**PAGE:**
Meltzoff et al. (2018) report new electroencephalographic data collected on 60-day-old infants demonstrating that the neural representations of tactile stimulations applied on different parts of the infant’s body are topographically analogous to the well-documented somatosensory cortex organization of adults. These data further support the idea of an organized body schema from the outset of development, or at least early in the first week following birth (i.e., 2 months, Meltzoff et al., 2018). Finally, although remaining controversial, evidence of neonatal imitation would be another expression of an implicit body awareness and representation (body schema) whereby the sight of active bodily regions in another person (the model) is mapped onto homologous regions of the own body (Meltzoff and Moore, 1977).
In all, body schema and the active propensity of neonates to bring sense modalities and regions of their own body in relation to each other are now well documented. This, in itself, supports the idea that infants sense their own body from birth as an invariant spatial structure, as rudimentary and in need of further refinement. This structure is obviously not Euclidian in the sense of not synthesized (represented) in the mind of the young infant as a precise map of accurate spatial coordinates and configurations. It does not yet entail that the infant has already a re-cognizable image of her own body (a body image). This structure is essentially topological in the sense that it is made of focal attractor regions on the body surface that have great degrees of freedom and a high concentration of sensory receptors such as mouth and fingers. This topology is embodied in action systems that are functional from birth and drive early behavior.
Implicit Self-Awareness in Neonates
Evidence of a body schema at birth provides some theoretical ground for the ascription of implicit self-awareness from the outset (Rochat, 2009, 2011). Neonates behave in relation to their own body in ways that are different, when compared to how they behave in relation to other physical bodies that exist in independence of their own (Lee and Aronson, 1974; Butterworth and Hicks, 1977; Jouen and Gapenne, 1995). They feel and demonstrate from birth a distinct sensitivity to their own bodily movements via proprioception and internal (vestibular) receptors in the inner ears. New data also demonstrate that newborn perception can be modulated by a sensitivity to their own heartbeat (Maister et al., 2017). Interoceptive, proprioceptive, and vestibular sensitivities are well developed and operational at birth. They are sense modalities of the self par excellence.
As expression of self-world discrimination, neonates root significantly more with head and mouth toward a tactile stimulation from someone else’s finger than from their own hand touching their cheek (Rochat and Hespos, 1997). Rather than being in a state of fusion and confusion with the environment, few hours old infants pick up visual information that specifies movements of their own body or ego-motion while they in fact remain stationary. Like adults sitting in a stationary train while watching another train moving, neonates experience the illusion of moving. Research demonstrate that, like us, they adjust their bodily posture according to changes in direction of an optical flow that is presented in the periphery of their visual field (Jouen and Gapenne, 1995). This kind of observations point to the fact that from birth, infants are endowed with the perceptual, qua inter-modal capacity to pick up and process self-specifying information (Butterworth, 1992; Rochat, 2001).

**EXERCISE:**
Continue the passage on newborns' body schema and self-awareness, starting after its last sentence.

**SUPPLIED DATA:**

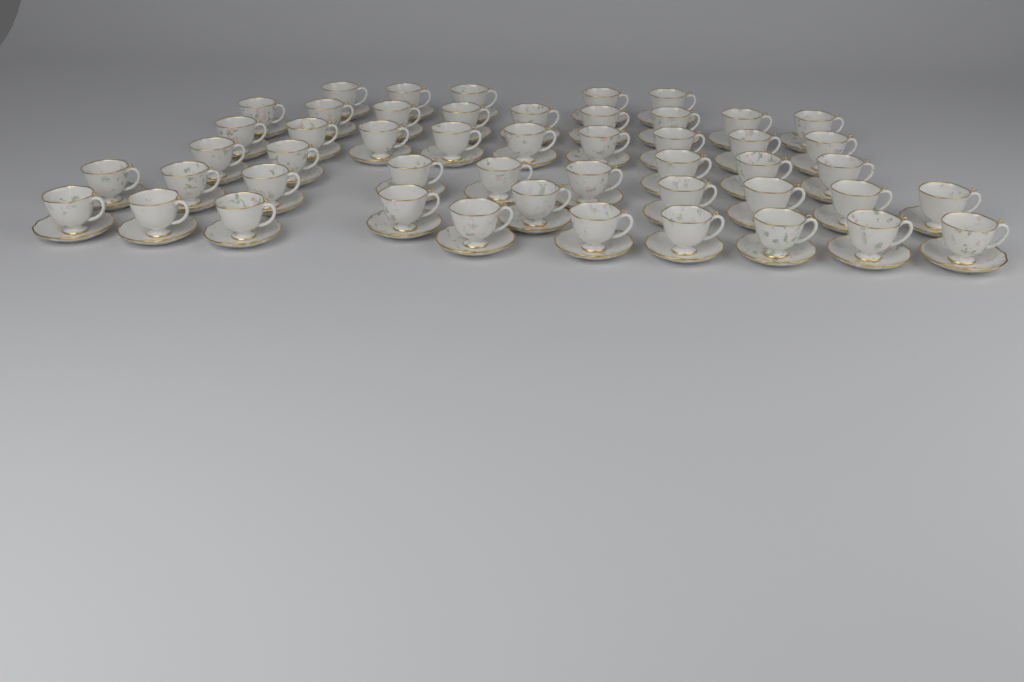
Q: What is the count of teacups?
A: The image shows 49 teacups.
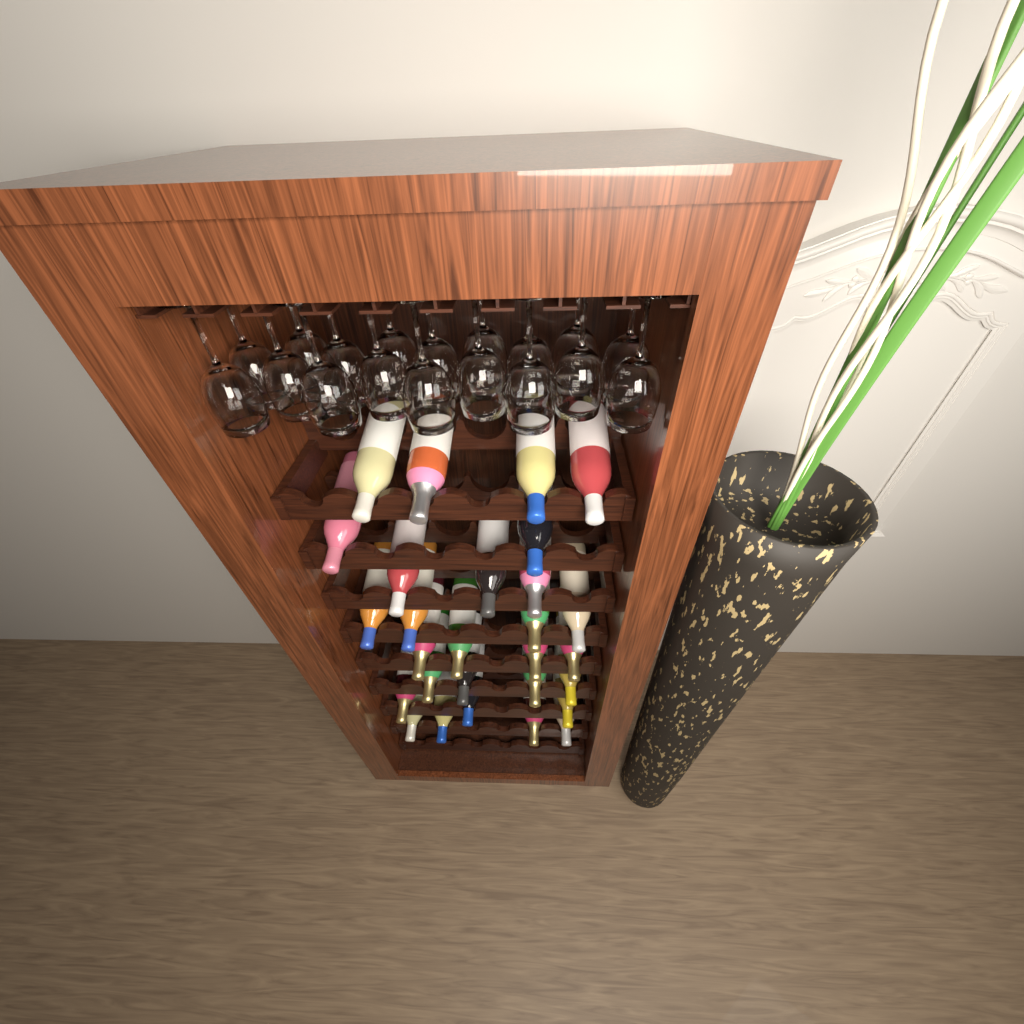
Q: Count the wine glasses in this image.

**RESPONSE FOR THIS EXERCISE:**
Neonates experience the body as an invariant locus of pleasure and pain, with a particular topography of hedonic attractors, the mouth region being the most powerful of all, as noted by Freud years ago. Within hours after birth, in relation to this topography, infants learn and memorize sensory events that are associated with pleasure and novelty: they selectively orient to odors associated with the pleasure of feeding and they show basic discrimination of what can be expected from familiar events that unfold over time and that are situated in a space that is embodied, structured within a body schema. But if it is legitimate to posit an a-priori “embodied” spatial and temporal organization of self-experience at birth, what might be the content of this experience aside from pleasure, pain, and the excitement of novelty?
The proprioceptive sense of the body is, from birth on, a necessary correlate of most sensory experiences of the world. As proposed by Gibson (1979), to perceive the world is to co-perceive oneself in this world. In this process, proprioception or the muscular and skeletal sense of the body in reference to itself is indeed the sense modality of the self. From birth, proprioception alone or in conjunction with other sense modalities specify the own body as a differentiated, situated, and eventually also agent entity among other entities in the world. This corresponds to what Neisser (1988, 1991) first coined as the “ecological self,” a self that can be ascribed to infants from birth. As pointed by Neisser (1995), criteria for the ascription of an ecological self rests on the behavioral expression by the individual of both an awareness of the environment in terms of a lay out with particular affordances for action and an awareness of the own body as a motivated agent to explore, detect, and use these affordances (Neisser, 1995; Rochat, 2011).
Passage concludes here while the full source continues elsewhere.